Title : Neural approach for Arabic sentiment analysis

Jury members :
– Kamel Smaïli Professor, Université de Lorraine, France
– Nadia Essoussi Professor, Université de Tunis, Tunisie
– Emmanuel Morin, Professor, Université de Nantes, France
– Anthony Larcher, Professor, Le Mans Université, France

– Yannick Estève, Professor, Université d’Avignon, France
– Lamia Hadrich Belguith, Professor, FSEGS, Université de Sfax, Tunisie

Co-supervisor: :
– Nathalie Camelin (LIUM, Le Mans Université)

Invited jury member: :
– Chafik Aloulou, Lecturer, FSEGS, Université de Sfax, Tunisie

Abstract :

My thesis is part of Arabic sentiment analysis. Its aim is to determine the global polarity of a given textual statement written in MSA or dialectal arabic. This research area has been subject of numerous studies dealing with Indo-European languages, in particular English. One of difficulties confronting this thesis is the processing of Arabic. In fact, Arabic is a morphologically rich language which implies a greater sparsity : we want to overcome this problem by producing, in a completely automatic way, new arabic specific embeddings.

Our study focuses on the use of a neural approach to improve polarity detection, using embeddings. These embeddings have revealed fundamental in various natural languages processing tasks (NLP).

Our contribution in this thesis concerns several axis. First, we begin with a preliminary study of the various existing pre-trained word embeddings resources in arabic. These embeddings consider words as space separated units in order to capture semantic and syntactic similarities in the embedding space.

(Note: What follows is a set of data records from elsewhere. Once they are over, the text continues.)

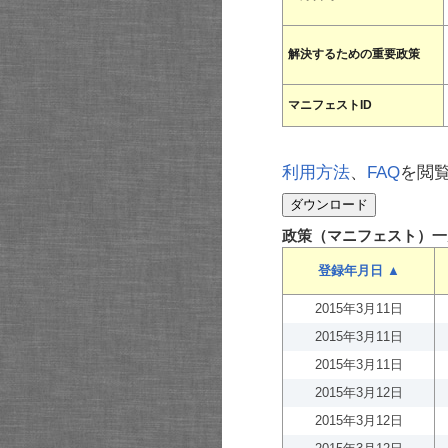
解決するための重要政策
マニフェストID
利用方法
、
FAQ
を閲
政策（マニフェスト）一
登録年月日 ▲
2015年3月11日
2015年3月11日
2015年3月11日
2015年3月12日
2015年3月12日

Second, we focus on the specifity of Arabic language. We propose arabic specific embeddings that take into account agglutination and morphological richness of Arabic. These specific embeddings have been used, alone and in combined way, as input to neural networks providing an improvement in terms of classification performance. Finally, we evaluate embeddings with intrinsic and extrinsic methods specific to sentiment analysis task. For intrinsic embeddings evaluation, we propose a new protocol introducing the notion of sentiment stability in the embeddings space. We propose also a qualitaive extrinsic analysis of our embeddings by using visualisation methods.

Keywords :
Sentiment analysis, Convolutional neural network, Recurrent neural Network, embeddings, arabic language.